_Provided information_.
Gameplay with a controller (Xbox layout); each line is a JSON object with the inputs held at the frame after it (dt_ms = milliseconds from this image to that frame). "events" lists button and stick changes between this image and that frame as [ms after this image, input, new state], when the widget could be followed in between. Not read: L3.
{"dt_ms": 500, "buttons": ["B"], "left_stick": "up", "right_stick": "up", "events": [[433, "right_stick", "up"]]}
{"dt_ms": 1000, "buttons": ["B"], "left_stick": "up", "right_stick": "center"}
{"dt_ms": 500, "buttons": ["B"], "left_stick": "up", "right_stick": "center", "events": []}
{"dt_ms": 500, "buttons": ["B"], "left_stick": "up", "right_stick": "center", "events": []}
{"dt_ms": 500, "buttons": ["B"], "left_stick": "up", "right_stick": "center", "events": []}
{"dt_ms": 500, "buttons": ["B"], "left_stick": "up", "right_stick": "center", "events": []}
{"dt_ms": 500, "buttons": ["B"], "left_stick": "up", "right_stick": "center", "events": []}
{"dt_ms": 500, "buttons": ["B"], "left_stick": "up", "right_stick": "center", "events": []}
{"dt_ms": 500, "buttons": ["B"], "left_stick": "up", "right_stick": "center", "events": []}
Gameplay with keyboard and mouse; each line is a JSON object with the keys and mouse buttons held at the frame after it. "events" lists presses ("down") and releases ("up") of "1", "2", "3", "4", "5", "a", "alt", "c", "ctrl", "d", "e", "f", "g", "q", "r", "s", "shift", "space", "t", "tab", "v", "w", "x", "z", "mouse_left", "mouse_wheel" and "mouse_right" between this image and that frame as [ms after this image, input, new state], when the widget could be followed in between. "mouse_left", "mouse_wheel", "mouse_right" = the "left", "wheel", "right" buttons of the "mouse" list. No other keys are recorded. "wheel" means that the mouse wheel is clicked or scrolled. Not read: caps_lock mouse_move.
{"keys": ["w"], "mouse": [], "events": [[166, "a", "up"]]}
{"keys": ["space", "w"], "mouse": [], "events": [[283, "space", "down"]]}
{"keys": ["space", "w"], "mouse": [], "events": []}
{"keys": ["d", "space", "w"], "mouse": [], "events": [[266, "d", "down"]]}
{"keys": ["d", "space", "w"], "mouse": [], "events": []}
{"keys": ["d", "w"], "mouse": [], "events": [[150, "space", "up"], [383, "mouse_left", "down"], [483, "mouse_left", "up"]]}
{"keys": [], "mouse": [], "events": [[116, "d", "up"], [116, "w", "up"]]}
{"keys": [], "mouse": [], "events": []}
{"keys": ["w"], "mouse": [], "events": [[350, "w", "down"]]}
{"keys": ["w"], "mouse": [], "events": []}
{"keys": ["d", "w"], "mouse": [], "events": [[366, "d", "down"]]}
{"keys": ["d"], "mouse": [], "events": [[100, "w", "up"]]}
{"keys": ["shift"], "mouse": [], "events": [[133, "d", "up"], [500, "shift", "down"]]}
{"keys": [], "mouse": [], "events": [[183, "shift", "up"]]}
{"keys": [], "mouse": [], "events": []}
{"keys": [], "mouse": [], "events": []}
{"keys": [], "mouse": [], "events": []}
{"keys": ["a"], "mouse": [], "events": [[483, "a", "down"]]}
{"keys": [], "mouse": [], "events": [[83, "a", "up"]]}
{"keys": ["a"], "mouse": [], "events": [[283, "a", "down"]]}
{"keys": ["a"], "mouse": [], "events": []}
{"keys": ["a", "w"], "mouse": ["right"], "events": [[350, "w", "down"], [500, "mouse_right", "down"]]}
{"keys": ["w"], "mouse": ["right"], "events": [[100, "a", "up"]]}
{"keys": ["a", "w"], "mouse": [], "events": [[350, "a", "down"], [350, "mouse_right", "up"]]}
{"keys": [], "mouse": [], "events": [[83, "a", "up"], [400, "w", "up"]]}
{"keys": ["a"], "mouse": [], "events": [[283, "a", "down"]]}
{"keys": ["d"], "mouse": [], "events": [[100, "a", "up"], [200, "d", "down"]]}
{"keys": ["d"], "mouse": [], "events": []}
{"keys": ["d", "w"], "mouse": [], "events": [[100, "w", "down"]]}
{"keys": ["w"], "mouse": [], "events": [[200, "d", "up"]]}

_Goal of the exercise_. Using the records, work out how many lines include "lists", and reply with that number alone.

_Response to this exercise_. 2